The partners of the European project Erasmus + MIND INCLUSION 2.0 submitted a paper for the International Conference on Innovation, Documentation and Education – INNODOCT 2019 which was held in Valencia from 6 to 8 November 2019.
The paper entitled “Accessible co-creation tools for people with intellectual disabilities: working for and with end-users” received the BEST PRESENTATION award.
Congratulations to all the partners who contributed to the paper!
Rosa Almeida, Raquel Losada Durán, Teresa Cid Bartolomé, Andrea Giaretta, Alice Segalina, Anna Bessegato, Simone Visentin, Sandra Martínez-Molina, Jorge Garcés, Valentina Conotter, Davide Lissoni, Dana Migaliova, Natalija Olėsova, Aidas Gudavičius, Miguel Lancho
Here you can read the abstract of the paper.
In a world defined by rapid change, the search for solutions to societal challenges has become more complex calling for new paradigms of innovation focused on collaborations with the community and users. Co-creation approaches in the design and production of a service or product can bring low-cost innovation and unique and personalized customer experiences leading to user acceptance of a product or service.

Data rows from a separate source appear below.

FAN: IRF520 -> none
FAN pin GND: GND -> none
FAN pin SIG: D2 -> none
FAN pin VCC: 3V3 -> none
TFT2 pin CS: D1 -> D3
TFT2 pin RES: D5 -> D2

Under a co-creation perspective, the participatory approach developed in the MIND INCLUSION project aims to improve the inclusion of people with intellectual disabilities into public places and society by using a co-created online tool based on personal experiences of people with disabilities. Paying special attention to the Design thinking method, the main goal of this experience was to co-create cognitive accessible design tools that guide the collection of users and other stakeholders experiences in the process of defining problems and solutions. To this end, 14 researchers and educators worked defining together a set of guiding exercises and design thinking methods for the 4 co-design cycles.

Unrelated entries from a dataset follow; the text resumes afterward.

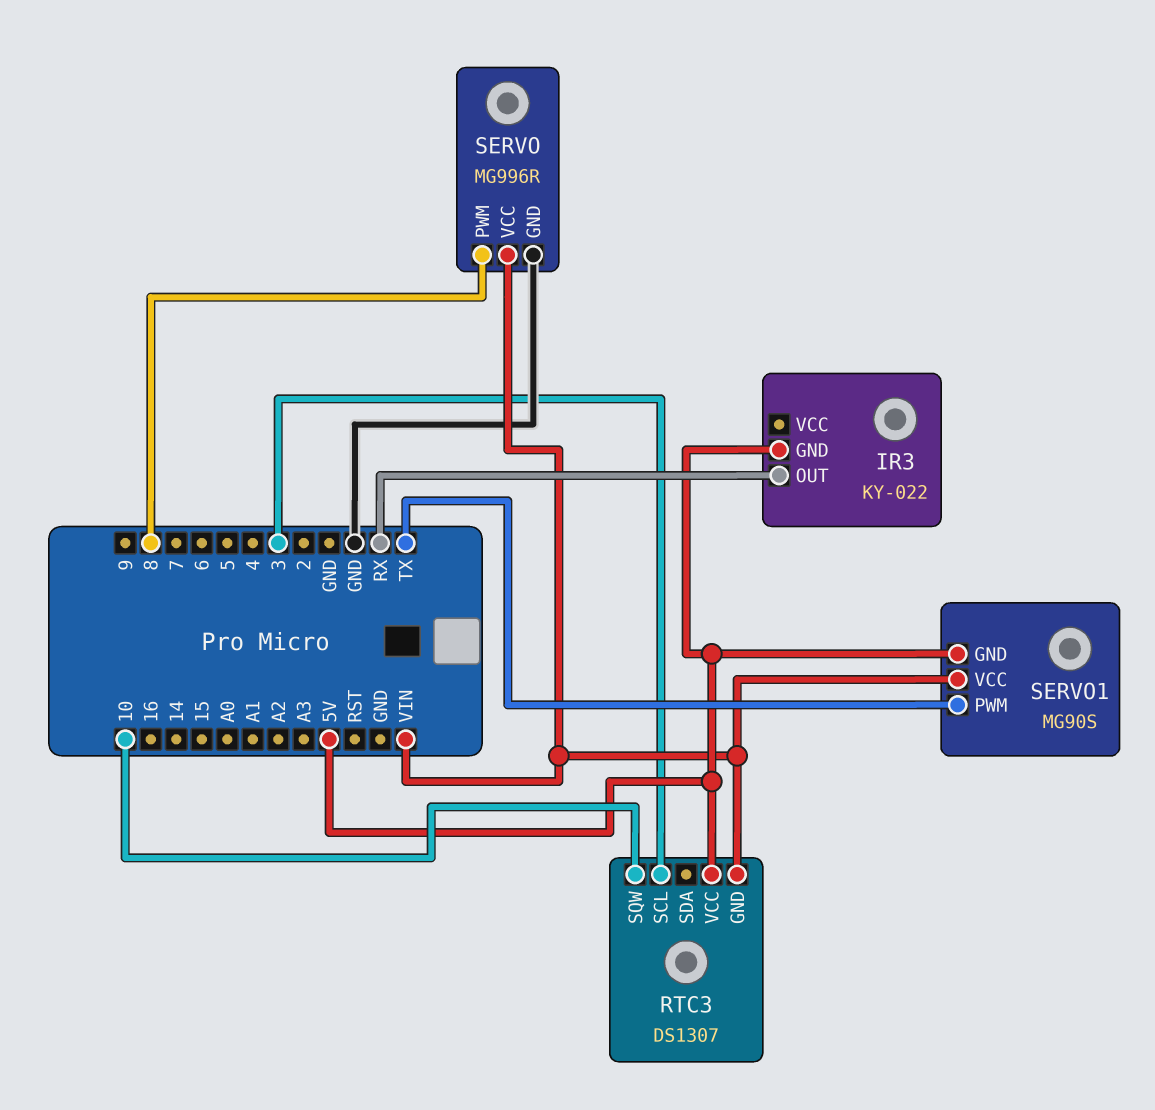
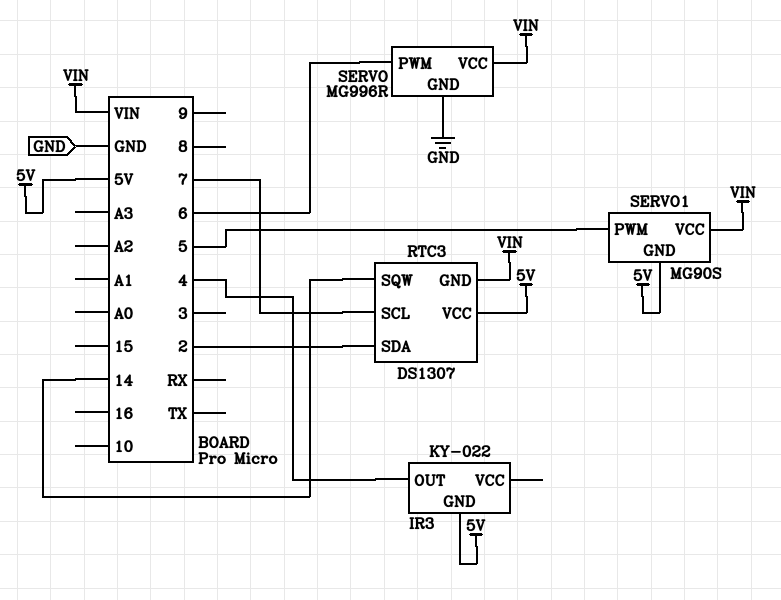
IR3 pin OUT: RX -> 4
RTC3 pin SCL: 3 -> 7
RTC3 pin SDA: none -> 2
RTC3 pin SQW: 10 -> 14
SERVO pin PWM: 8 -> 6
SERVO1 pin PWM: TX -> 5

As a result two tools were developed to gather information to recreate as a final output “personas scenarios”, an “empathy map” and expected “use scenarios”. The former was an adapted game board about public places based on the traditional monopoly game and the latter a diary with a set of activities that will facilitate the collection of contextual information.
Previous experiences have shown that co-design process can promote greater social cohesion, acceptance and empowerment. Working with people with intellectual disability presents several challenges since the co-creation process needs to be cognitive accessible. However, the tools created under this experience can be extrapolated to other contexts.